(Saved data entries)
=== Begin Enclosure ===

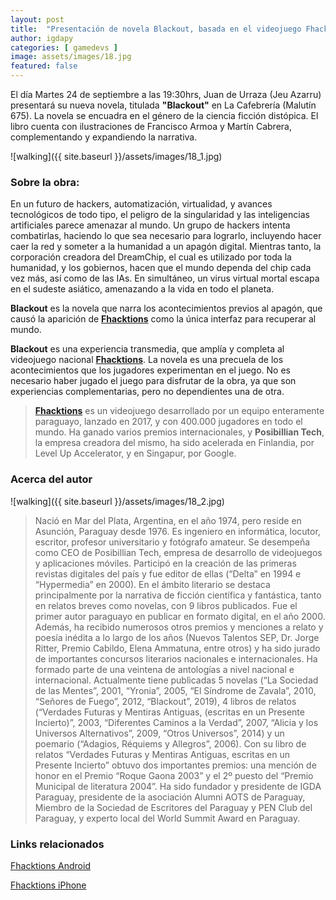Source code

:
 ```yaml
---
layout: post
title:  "Presentación de novela Blackout, basada en el videojuego Fhacktions"
author: igdapy
categories: [ gamedevs ]
image: assets/images/18.jpg
featured: false
---
```

El día Martes 24 de septiembre a las 19:30hrs, Juan de Urraza (Jeu Azarru) presentará su nueva novela, titulada **"Blackout"** en La Cafebrería (Malutín 675). La novela se encuadra en el género de la ciencia ficción distópica. El libro cuenta con ilustraciones de Francisco Armoa y Martín Cabrera, complementando y expandiendo la narrativa.

![walking]({{ site.baseurl }}/assets/images/18_1.jpg)

### Sobre la obra:

En un futuro de hackers, automatización, virtualidad, y avances tecnológicos de todo tipo, el peligro de la singularidad y las inteligencias artificiales parece amenazar al mundo. Un grupo de hackers intenta combatirlas, haciendo lo que sea necesario para
lograrlo, incluyendo hacer caer la red y someter a la humanidad a un apagón digital. Mientras tanto, la corporación creadora del DreamChip, el cual es utilizado por toda la humanidad, y los gobiernos, hacen que el mundo dependa del chip cada vez más, así como de las IAs. En simultáneo, un virus virtual mortal escapa en el sudeste asiático,
amenazando a la vida en todo el planeta.

**Blackout** es la novela que narra los acontecimientos previos al apagón, que causó la aparición de **[Fhacktions][web]** como la única interfaz para recuperar al mundo.

**Blackout** es una experiencia transmedia, que amplía y completa al videojuego nacional **[Fhacktions][web]**. La novela es una precuela de los acontecimientos que los jugadores experimentan en el juego. No es necesario haber jugado el juego para disfrutar de la obra, ya que son experiencias complementarias, pero no dependientes una de otra.

>**[Fhacktions][web]** es un videojuego desarrollado por un equipo enteramente paraguayo, lanzado en 2017, y con 400.000 jugadores en todo el mundo. Ha ganado varios premios internacionales, y **Posibillian Tech**, la empresa creadora del mismo, ha sido acelerada en Finlandia, por Level Up Accelerator, y en Singapur, por Google.

### Acerca del autor

![walking]({{ site.baseurl }}/assets/images/18_2.jpg)

>Nació en Mar del Plata, Argentina, en el año 1974, pero reside en Asunción, Paraguay desde 1976.
Es ingeniero en informática, locutor, escritor, profesor universitario y fotógrafo amateur. Se desempeña como CEO de Posibillian Tech, empresa de desarrollo de videojuegos y aplicaciones móviles.
Participó en la creación de las primeras revistas digitales del país y fue editor de ellas (“Delta” en 1994 e “Hypermedia” en 2000).
En el ámbito literario se destaca principalmente por la narrativa de ficción científica y fantástica, tanto en relatos breves como novelas, con 9 libros publicados. Fue el primer autor paraguayo en publicar en formato digital, en el año 2000. Además, ha recibido numerosos otros premios y menciones a relato y poesía inédita a lo largo de los años (Nuevos Talentos SEP, Dr. Jorge Ritter, Premio Cabildo, Elena Ammatuna, entre otros) y ha sido jurado de importantes concursos literarios nacionales e internacionales. Ha formado parte de una veintena de antologías a nivel nacional e internacional.
Actualmente tiene publicadas 5 novelas (“La Sociedad de las Mentes”, 2001, “Yronia”, 2005, “El Síndrome de Zavala”, 2010, “Señores de Fuego”, 2012, “Blackout”, 2019), 4 libros de relatos (“Verdades Futuras y Mentiras Antiguas, (escritas en un Presente Incierto)”, 2003, “Diferentes Caminos a la Verdad”, 2007, “Alicia y los Universos Alternativos”, 2009, “Otros Universos”, 2014) y un poemario (“Adagios, Réquiems y Allegros”, 2006). 
Con su libro de relatos “Verdades Futuras y Mentiras Antiguas, escritas en un Presente Incierto” obtuvo dos importantes premios: una mención de honor en el Premio “Roque Gaona 2003” y el 2º puesto del “Premio Municipal de literatura 2004”.
Ha sido fundador y presidente de IGDA Paraguay, presidente de la asociación Alumni AOTS de Paraguay, Miembro de la Sociedad de Escritores del Paraguay y PEN Club del Paraguay, y experto local del World Summit Award en Paraguay.

### Links relacionados

[Fhacktions Android][android]

[Fhacktions iPhone][iphone]

[android]:https://play.google.com/store/apps/details?id=com.fhacktions 
[iphone]:https://itunes.apple.com/us/app/fhacktions/id1203339402?l=es&ls=1&mt=8 
[web]:http://www.fhacktions.com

=== End Enclosure ===

- **WHAT NEEDS TO BE DONE**:
Scan the entries above for the line containing "### Sobre la", and copy it and all lines after it exactly, down to and including the line containing "En un futuro".

- **ANSWER BOX**:
### Sobre la obra:

En un futuro de hackers, automatización, virtualidad, y avances tecnológicos de todo tipo, el peligro de la singularidad y las inteligencias artificiales parece amenazar al mundo. Un grupo de hackers intenta combatirlas, haciendo lo que sea necesario para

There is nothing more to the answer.